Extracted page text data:

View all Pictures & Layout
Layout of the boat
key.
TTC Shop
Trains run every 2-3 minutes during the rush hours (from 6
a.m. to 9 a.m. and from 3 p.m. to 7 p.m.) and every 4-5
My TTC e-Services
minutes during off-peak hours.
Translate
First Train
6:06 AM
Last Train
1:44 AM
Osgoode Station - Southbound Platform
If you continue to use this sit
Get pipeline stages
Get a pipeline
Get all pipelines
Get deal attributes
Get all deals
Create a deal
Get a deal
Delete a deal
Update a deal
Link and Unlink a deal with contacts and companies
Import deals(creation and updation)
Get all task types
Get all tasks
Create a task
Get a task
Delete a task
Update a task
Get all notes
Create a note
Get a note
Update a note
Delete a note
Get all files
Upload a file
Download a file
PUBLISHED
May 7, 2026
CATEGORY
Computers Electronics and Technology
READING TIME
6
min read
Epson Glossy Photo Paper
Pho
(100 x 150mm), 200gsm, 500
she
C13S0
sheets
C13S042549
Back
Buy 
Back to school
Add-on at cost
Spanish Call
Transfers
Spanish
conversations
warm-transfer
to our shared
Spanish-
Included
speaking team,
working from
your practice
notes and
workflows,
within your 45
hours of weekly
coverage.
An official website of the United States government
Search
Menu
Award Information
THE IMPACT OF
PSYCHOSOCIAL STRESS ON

▸ **TASK GOAL**
Please pull out the lines of the listing from its first line through the line containing "Computers Electronics and Technology", and reproduce them word for word.

▸ **TASK ANSWER**
View all Pictures & Layout
Layout of the boat
key.
TTC Shop
Trains run every 2-3 minutes during the rush hours (from 6
a.m. to 9 a.m. and from 3 p.m. to 7 p.m.) and every 4-5
My TTC e-Services
minutes during off-peak hours.
Translate
First Train
6:06 AM
Last Train
1:44 AM
Osgoode Station - Southbound Platform
If you continue to use this sit
Get pipeline stages
Get a pipeline
Get all pipelines
Get deal attributes
Get all deals
Create a deal
Get a deal
Delete a deal
Update a deal
Link and Unlink a deal with contacts and companies
Import deals(creation and updation)
Get all task types
Get all tasks
Create a task
Get a task
Delete a task
Update a task
Get all notes
Create a note
Get a note
Update a note
Delete a note
Get all files
Upload a file
Download a file
PUBLISHED
May 7, 2026
CATEGORY
Computers Electronics and Technology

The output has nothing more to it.